Mais au moins deux propositions importantes sont rejetées
par la DGEC, selon le décompte des associations : l’obligation de
rénovation des logements et la création d’un fond de la transition énergétique.« Rien
n’a été écarté pour l’instant, ces arbitrages n’ont pas été faits »,
dément le ministère. Certaines dispositions pourraient se retrouver dans le
projet de loi de finances 2015 ou faire l’objet de décrets.
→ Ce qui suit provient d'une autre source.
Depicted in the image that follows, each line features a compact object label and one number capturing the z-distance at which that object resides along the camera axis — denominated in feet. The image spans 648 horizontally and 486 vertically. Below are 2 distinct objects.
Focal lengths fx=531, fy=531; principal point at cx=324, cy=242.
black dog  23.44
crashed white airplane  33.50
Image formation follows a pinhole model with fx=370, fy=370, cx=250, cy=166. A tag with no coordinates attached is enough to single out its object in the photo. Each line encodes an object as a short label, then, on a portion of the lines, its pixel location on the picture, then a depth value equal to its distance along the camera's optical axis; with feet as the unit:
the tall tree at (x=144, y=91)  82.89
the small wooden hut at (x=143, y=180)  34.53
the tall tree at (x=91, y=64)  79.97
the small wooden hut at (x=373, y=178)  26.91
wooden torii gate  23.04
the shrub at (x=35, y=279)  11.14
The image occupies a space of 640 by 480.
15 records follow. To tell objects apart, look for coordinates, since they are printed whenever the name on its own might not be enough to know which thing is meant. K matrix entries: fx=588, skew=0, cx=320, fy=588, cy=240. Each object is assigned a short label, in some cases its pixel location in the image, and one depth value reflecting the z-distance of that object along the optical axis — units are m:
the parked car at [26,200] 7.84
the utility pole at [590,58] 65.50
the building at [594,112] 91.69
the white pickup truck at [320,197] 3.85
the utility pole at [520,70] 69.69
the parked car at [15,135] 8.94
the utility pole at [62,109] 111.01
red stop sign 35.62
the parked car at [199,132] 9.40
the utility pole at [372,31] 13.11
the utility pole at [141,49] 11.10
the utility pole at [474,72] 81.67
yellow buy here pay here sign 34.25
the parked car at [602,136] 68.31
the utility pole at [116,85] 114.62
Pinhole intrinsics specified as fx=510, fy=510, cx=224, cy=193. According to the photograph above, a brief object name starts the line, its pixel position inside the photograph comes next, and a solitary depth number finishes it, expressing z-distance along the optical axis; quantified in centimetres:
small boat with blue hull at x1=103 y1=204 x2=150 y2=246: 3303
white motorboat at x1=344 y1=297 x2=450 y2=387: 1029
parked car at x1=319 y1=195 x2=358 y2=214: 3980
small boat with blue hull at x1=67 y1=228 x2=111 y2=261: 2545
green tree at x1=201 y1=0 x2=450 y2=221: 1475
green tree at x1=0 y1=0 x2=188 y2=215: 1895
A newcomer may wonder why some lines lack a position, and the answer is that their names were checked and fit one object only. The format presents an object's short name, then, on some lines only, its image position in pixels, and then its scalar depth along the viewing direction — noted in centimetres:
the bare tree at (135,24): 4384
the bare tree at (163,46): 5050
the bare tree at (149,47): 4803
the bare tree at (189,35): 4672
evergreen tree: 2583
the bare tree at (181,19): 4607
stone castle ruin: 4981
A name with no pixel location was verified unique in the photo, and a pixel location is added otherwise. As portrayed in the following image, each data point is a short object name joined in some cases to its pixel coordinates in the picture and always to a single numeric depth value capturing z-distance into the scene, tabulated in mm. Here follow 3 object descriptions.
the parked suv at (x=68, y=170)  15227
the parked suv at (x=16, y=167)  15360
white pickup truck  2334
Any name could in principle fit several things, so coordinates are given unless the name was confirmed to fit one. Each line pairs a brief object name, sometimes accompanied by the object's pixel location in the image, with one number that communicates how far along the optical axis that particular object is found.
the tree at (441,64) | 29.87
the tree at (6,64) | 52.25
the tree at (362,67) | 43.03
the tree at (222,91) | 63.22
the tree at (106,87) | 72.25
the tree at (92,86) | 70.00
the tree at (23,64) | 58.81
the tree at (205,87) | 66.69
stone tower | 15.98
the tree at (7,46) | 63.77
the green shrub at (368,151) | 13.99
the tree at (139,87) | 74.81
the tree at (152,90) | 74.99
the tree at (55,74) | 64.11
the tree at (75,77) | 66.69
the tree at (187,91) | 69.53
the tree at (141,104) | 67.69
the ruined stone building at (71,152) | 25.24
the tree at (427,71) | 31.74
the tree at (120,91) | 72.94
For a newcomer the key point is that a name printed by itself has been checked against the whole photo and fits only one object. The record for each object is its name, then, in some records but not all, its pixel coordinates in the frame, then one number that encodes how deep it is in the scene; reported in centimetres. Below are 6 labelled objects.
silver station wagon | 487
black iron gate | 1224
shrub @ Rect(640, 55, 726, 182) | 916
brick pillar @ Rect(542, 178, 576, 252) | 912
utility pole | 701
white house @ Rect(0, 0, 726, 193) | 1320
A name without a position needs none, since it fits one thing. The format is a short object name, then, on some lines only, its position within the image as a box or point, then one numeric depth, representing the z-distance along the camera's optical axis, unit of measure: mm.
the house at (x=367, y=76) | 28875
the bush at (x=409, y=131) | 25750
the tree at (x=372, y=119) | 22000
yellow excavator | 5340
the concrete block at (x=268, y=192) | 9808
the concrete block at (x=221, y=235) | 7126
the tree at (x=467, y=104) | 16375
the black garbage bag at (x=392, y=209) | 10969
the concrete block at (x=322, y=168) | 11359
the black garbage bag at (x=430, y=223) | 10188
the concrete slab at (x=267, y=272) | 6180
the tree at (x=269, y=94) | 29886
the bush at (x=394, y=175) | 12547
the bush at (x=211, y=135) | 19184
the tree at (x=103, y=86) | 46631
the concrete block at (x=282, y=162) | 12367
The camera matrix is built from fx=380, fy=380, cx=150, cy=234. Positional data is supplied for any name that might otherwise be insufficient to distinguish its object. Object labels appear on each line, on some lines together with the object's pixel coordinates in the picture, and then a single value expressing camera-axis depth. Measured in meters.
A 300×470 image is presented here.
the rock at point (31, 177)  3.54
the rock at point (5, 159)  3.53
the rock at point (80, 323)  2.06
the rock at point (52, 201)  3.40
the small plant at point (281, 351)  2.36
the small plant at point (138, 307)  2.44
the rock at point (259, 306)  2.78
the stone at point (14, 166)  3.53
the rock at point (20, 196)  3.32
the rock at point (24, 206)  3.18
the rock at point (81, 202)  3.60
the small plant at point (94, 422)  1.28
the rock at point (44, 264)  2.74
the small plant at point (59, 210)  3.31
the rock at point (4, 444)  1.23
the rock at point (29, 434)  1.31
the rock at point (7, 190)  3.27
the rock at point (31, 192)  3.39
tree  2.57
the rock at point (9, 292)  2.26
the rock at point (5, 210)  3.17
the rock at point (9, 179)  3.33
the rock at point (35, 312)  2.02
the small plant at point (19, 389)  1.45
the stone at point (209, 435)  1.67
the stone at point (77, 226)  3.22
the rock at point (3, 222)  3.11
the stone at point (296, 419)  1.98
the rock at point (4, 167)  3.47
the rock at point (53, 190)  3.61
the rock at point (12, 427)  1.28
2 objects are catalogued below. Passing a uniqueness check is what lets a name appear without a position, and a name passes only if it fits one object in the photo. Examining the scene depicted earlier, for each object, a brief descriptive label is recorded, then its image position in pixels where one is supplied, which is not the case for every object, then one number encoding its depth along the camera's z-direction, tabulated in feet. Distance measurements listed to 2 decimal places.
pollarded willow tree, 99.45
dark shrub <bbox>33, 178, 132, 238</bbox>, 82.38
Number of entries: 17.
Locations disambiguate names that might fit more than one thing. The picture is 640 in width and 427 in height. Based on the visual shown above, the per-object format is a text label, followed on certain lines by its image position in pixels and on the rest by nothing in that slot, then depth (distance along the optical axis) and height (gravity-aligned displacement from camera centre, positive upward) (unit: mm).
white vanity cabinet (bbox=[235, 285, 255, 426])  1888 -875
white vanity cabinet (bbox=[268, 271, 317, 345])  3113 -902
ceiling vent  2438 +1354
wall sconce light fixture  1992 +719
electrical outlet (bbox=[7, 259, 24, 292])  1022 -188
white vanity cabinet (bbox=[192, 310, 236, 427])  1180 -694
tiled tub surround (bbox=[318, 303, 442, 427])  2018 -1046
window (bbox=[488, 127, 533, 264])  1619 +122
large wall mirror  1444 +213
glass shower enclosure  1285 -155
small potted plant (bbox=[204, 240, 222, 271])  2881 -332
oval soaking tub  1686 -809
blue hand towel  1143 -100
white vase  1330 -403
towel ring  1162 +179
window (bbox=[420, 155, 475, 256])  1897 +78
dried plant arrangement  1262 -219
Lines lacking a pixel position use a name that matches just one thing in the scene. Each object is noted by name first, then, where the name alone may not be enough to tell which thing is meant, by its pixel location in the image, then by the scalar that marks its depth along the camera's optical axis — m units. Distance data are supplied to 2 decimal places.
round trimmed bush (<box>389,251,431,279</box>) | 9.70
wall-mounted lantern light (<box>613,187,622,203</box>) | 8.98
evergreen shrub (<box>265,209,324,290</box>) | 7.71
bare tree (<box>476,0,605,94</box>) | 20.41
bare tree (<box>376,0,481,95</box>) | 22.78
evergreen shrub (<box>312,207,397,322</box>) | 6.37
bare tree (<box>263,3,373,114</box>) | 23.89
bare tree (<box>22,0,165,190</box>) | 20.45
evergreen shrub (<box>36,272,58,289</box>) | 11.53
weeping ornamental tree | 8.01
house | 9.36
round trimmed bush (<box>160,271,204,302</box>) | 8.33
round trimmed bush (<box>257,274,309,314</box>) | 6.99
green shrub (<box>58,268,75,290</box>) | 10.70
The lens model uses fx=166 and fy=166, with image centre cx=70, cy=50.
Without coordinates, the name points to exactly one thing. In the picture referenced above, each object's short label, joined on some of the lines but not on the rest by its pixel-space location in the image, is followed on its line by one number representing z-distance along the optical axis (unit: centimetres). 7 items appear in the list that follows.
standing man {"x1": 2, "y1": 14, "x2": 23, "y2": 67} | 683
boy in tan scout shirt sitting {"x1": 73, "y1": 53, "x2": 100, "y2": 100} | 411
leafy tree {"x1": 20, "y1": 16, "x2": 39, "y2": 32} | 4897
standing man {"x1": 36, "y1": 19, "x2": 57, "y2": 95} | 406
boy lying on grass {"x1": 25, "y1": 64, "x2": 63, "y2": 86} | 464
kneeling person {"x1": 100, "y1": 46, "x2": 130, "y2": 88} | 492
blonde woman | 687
Le rapport qui doit évaluer la faisabilité de tenir
l’objectif de 50 % d'énergie nucléaire en 2025 n’a toujours pas été
commandé. Celui sur une étude approfondie des scénarios d’évolution de la
demande énergétique vient tout juste de l’être. La prochaine réunion du
Conseil, le 6 février, sera la dernière avant le dépôt du projet de loi devant
le Conseil économique, social et environnemental, le 1er avril, et se
tiendra avant celle du groupe de travail multipartite qui doit plancher sur les
deux premiers titres de la loi. Autant dire qu’il promet de ne pas servir à
grand chose. « Le débat n’est pas fini, il continue dans la
commission spécialisée et continuera avec les parlementaires », répond le
ministère.
« Vieilles logiques »
« Il n’y a pas eu d’appropriation du débat par
l’administration », regrette Anne Bringault pour les ONG. « C’est
en tension, les vieilles logiques de la DGEC et du pouvoir central prennent le
pas sur la dynamique du débat », observe Denis Baupin, député EELV et
membre du CNTE. Du temps de Delphine Batho ministre, le secrétariat général du
débat n’était rattaché ni au cabinet de la ministre, ni aux services
administratifs. Une fois dissous, il n’a pas été remplacé. Ainsi, début
janvier, la DGEC a invité les associations à lui envoyer leurs propositions
pour la loi… dans les deux semaines. « Comme si on n’avait pas passé
six mois à ça l’année dernière! », s’étrangle un expert. « On a
perdu beaucoup de temps depuis six mois, je ne suis pas aux anges face à la
manière dont la loi se prépare, mais il est trop tôt pour être pessimiste »,
analyse Denis Baupin.
D’après le projet de
plan de la loi (voir ici), le dernier document en date
publié par le ministère, l’objectif de 50 % de nucléaire en 2025 doit
figurer dans le texte. Mais selon quelle trajectoire et quelles étapes
intermédiaires ? Sans mode opératoire, cet horizon temporel risque de
n’être qu’incantatoire. Selon l’état actuel du projet de loi, ces décisions sont
reportées à plus tard et déterminées par une programmation pluriannuelle
énergétique (PPE) établie pour cinq ans. Elle doit être élaborée par le
gouvernement, après avis d’un comité d’orientation de la transition énergétique
et climatique (COTEC), créé pour l’occasion. Une nouvelle gouvernance vue dans
l’entourage de Philippe Martin comme l’un des points forts de la loi. Mais avec
quel contrôle parlementaire ? Elle pourrait faire l’objet d’un rapport
présenté devant le parlement. Lors du dernier CNTE, Francis Rol-Tanguy,
directeur de cabinet du ministre de l’écologie, a souhaité que la première PPE
soit adoptée en 2015, avant la conférence internationale sur le climat que
Paris doit accueillir en novembre.
Remise en question du tarif d’achat des énergies
renouvelables, silence gouvernemental après la requalification par la
commission européenne du tarif d’achat éolien comme aide d’État déguisée :
la frilosité de l’exécutif vis-à-vis du soutien aux énergies renouvelables
suscite un scepticisme grandissant sur le sérieux de la promesse de ramener à
50 % la part du nucléaire. Car pour y parvenir, il faudrait au moins
40 % de renouvelables.
Or à Bruxelles, la France a œuvré en coulisse pour que les
objectifs européens sur les énergies renouvelables en 2030 ne s’imposent
pas aux pays (voir ici). Par ailleurs, l’exécutif ne
souhaite pas que l’objectif de 27 % de renouvelables en 2030 (contenu dans
le paquet énergie-climat 2030) figure dans la loi sur la transition. Pour Célia
Gautier du Réseau action climat (Rac), c’est le signe que le gouvernement« manque
de sérieux sur sa transition énergétique ».